Bir diğer söylentiye göre de Kawa, 20 Mart’ı 21 Mart’a bağlayan gece sabaha kadar demir ocağının başında sabahlar ve oğlunu zalim Dehak’ın katlinden kurtarmak için çareler düşünürken imdadına göğün yedinci katındaki iyiliğin temsilcisi Hürmüz yetişir. Ninowa’lı Kawa’nın yüreğini sevgi ve umutla doldurur ve bileğine güç, aklına ışık verir. Ona Zalim Dehak’tan kurtuluşun yolunu öğretir. 21 Mart sabahı, gün doğduğunda, Kawa oğlunu kendi eliyle Dehak’a teslim etmek ister ve zulmün ve kötülüğün kalesi olan Dehak’ın sarayına girer. Oğlunu Dehak’ın huzuruna çıkarırken yanında getirdiği çekicini Dehak’ın kafasına vurur. Dehak’ın ölü bedeni Demirci Kawa’nın önüne düştüğü anda kötülüğün alevi söner. Kısa sürede bütün Ninowa ve bölge halkı isyan eder ve ateşler yakarak saraya yürürler. Zulme karşı isyanı başlatan Kawa, demir ocağında çalışırken giydiği deri parçalarından rengârenk önlüğünü isyanın bayrağı, ocağındaki ateşi ise özgürlük meşalesi yapar. Ninowa cayır cayır yanarken meşaleler elden ele dolaşır, dağ başlarında ateşler yakılır ve kurtuluş coşkusu günlerce devam eder. Dehak’tan kurtulan halklar 21 Mart’ı özgürlüğün, kurtuluşun ve halkların bayramı olarak kutlar. Demirci Kawa; başkaldırı kahramanı, Newroz (Nevruz) ise; direniş ve başkaldırı günü olarak tarihe geçer. Bu nedenle Kawa ve Newroz’u sadece siyasi simge olarak görmek yanlıştır. Kawa ve Newroz hikâyesi bir dinsel inanış ta değildir.

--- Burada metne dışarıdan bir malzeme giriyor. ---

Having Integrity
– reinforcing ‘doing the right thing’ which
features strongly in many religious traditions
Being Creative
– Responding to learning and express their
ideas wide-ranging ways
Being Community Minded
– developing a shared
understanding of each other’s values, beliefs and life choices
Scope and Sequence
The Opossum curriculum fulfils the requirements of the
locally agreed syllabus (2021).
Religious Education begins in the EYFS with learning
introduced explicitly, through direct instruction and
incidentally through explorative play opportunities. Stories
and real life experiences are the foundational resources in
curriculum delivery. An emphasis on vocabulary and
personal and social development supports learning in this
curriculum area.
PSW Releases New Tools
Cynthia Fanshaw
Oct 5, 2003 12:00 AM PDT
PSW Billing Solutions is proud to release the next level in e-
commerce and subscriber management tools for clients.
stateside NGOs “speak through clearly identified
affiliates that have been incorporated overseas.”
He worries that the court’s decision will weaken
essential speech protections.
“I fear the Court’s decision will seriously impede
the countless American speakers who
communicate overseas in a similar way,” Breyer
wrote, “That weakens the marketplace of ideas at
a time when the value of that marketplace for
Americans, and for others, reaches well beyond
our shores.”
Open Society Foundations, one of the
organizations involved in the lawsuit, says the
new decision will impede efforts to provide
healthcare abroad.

Kürtlerin inanışına göre milattan önce 612 yılı 21 Mart günü Kürtlerin Asur kralı zalim Dehak’ın zulmüne son verdikleri gündür. Kürtlerin inanışı böyledir. Her milletin dinin kültür, inanç ve değerleri farklı ya da benzer olabilir ama kendi iç bünyelerinde adeta kutsiyet taşır. Bu nedenle uluslara, kavimlere, dinlere, dillere, kültürlere, inançlara saygı ile yaklaşmak gerekir. Onlara inanları kırmak, hor görmek kin ve nefret duygularını uyandırabilir.
Her milleti olduğu gibi Kürtleri de sadece bazı örgütler, dernekler ya da kurumlar üzerinden bir görme bakış açısı doğru sonuçlar doğurmaz. Örgütler, siyasi partiler, dernekler bugün var, yarın olmayabilirler. Esas olan insandır. Halkları barış ve kardeşlik bağları içinde tutmanın yolları en doğru yoldur. İnanırız ya da inanmayız bazı efsane, mesel ve inanışlara inanan insanların olduğunu unutmamalıyız. İnsanların inandığı inançları reddetmenin yerine içinde bulunan insanlığa yararlı içerikleri bulmayı başarmalıyız. Bu dünya bütün insanların barış ve kardeşlik duyguları içinde birlikte yaşamayı sağlayacak kadar büyüktür. Biji Newroz! Yaşasın Newroz!